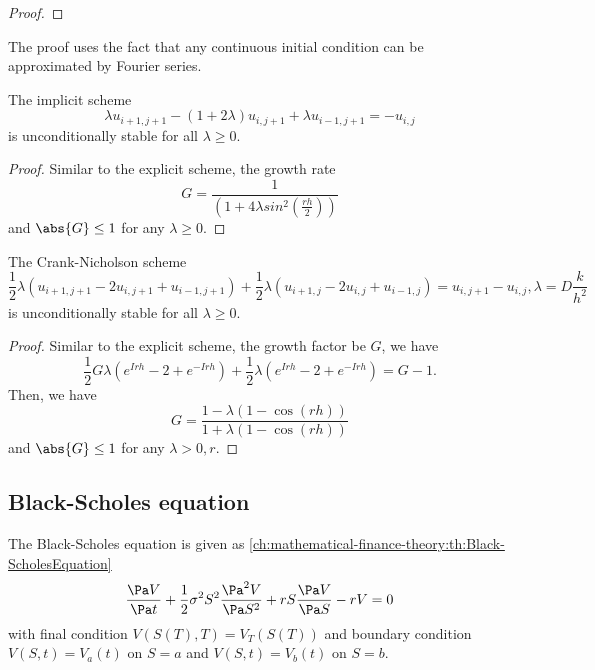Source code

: \begin{refsection}
\begin{proof}
\end{proof}

\begin{remark}
	The proof uses the fact that any continuous initial condition can be approximated by Fourier series.
\end{remark}


\begin{lemma}
	The implicit scheme 
	$$\lambda u_{i+1,j+1} - (1+2\lambda) u_{i,j+1} + \lambda u_{i-1,j+1} = -u_{i,j}$$
	is unconditionally stable for all $\lambda \geq 0$.
\end{lemma}
\begin{proof}
Similar to the explicit scheme, the growth rate
$$G = \frac{1}{(1+4\lambda sin^2(\frac{rh}{2}))}$$
and $\abs{G}\leq 1$ for any $\lambda \geq 0$.
\end{proof}

\begin{lemma}
	The Crank-Nicholson scheme 
	$$\frac{1}{2} \lambda(u_{i+1,j+1} - 2u_{i,j+1} + u_{i-1,j+1}) + \frac{1}{2}\lambda(u_{i+1,j} - 2u_{i,j} + u_{i-1,j}) = u_{i,j+1}-u_{i,j}, \lambda = D\frac{k}{h^2}$$
	is unconditionally stable for all $\lambda\geq 0$.
\end{lemma}
\begin{proof}
	Similar to the explicit scheme, the growth factor be $G$, we have
	$$\frac{1}{2} G\lambda(e^{Irh} - 2 + e^{-Irh}) + \frac{1}{2}\lambda(e^{Irh} - 2 + e^{-Irh}) = G -1.$$
	Then, we have
	$$G = \frac{1 - \lambda (1-\cos(rh))}{1 + \lambda(1-\cos(rh))}$$
	and $\abs{G}\leq 1$ for any $\lambda > 0, r$.
\end{proof}

\subsection{Black-Scholes equation}
\begin{definition}
The Black-Scholes equation is given as \autoref{ch:mathematical-finance-theory:th:Black-ScholesEquation}
$$\frac{\Pa V}{\Pa t} + \frac{1}{2}\sigma^2 S^2 \frac{\Pa^2 V}{\Pa S^2} + rS\frac{\Pa V}{\Pa S} - rV = 0$$
with final condition $V(S(T),T) = V_T(S(T))$ and boundary condition $V(S,t) = V_a(t)$ on $S = a$ and $V(S,t) = V_b(t)$ on $S=b$. 
\end{definition}


\end{refsection}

- [Exercise instructions] Omit the pictures and give the material again, exactly and in full.

- [Task answer]
Source code

: \begin{refsection}
\begin{proof}
\end{proof}

\begin{remark}
	The proof uses the fact that any continuous initial condition can be approximated by Fourier series.
\end{remark}


\begin{lemma}
	The implicit scheme 
	$$\lambda u_{i+1,j+1} - (1+2\lambda) u_{i,j+1} + \lambda u_{i-1,j+1} = -u_{i,j}$$
	is unconditionally stable for all $\lambda \geq 0$.
\end{lemma}
\begin{proof}
Similar to the explicit scheme, the growth rate
$$G = \frac{1}{(1+4\lambda sin^2(\frac{rh}{2}))}$$
and $\abs{G}\leq 1$ for any $\lambda \geq 0$.
\end{proof}

\begin{lemma}
	The Crank-Nicholson scheme 
	$$\frac{1}{2} \lambda(u_{i+1,j+1} - 2u_{i,j+1} + u_{i-1,j+1}) + \frac{1}{2}\lambda(u_{i+1,j} - 2u_{i,j} + u_{i-1,j}) = u_{i,j+1}-u_{i,j}, \lambda = D\frac{k}{h^2}$$
	is unconditionally stable for all $\lambda\geq 0$.
\end{lemma}
\begin{proof}
	Similar to the explicit scheme, the growth factor be $G$, we have
	$$\frac{1}{2} G\lambda(e^{Irh} - 2 + e^{-Irh}) + \frac{1}{2}\lambda(e^{Irh} - 2 + e^{-Irh}) = G -1.$$
	Then, we have
	$$G = \frac{1 - \lambda (1-\cos(rh))}{1 + \lambda(1-\cos(rh))}$$
	and $\abs{G}\leq 1$ for any $\lambda > 0, r$.
\end{proof}

\subsection{Black-Scholes equation}
\begin{definition}
The Black-Scholes equation is given as \autoref{ch:mathematical-finance-theory:th:Black-ScholesEquation}
$$\frac{\Pa V}{\Pa t} + \frac{1}{2}\sigma^2 S^2 \frac{\Pa^2 V}{\Pa S^2} + rS\frac{\Pa V}{\Pa S} - rV = 0$$
with final condition $V(S(T),T) = V_T(S(T))$ and boundary condition $V(S,t) = V_a(t)$ on $S = a$ and $V(S,t) = V_b(t)$ on $S=b$. 
\end{definition}


\end{refsection}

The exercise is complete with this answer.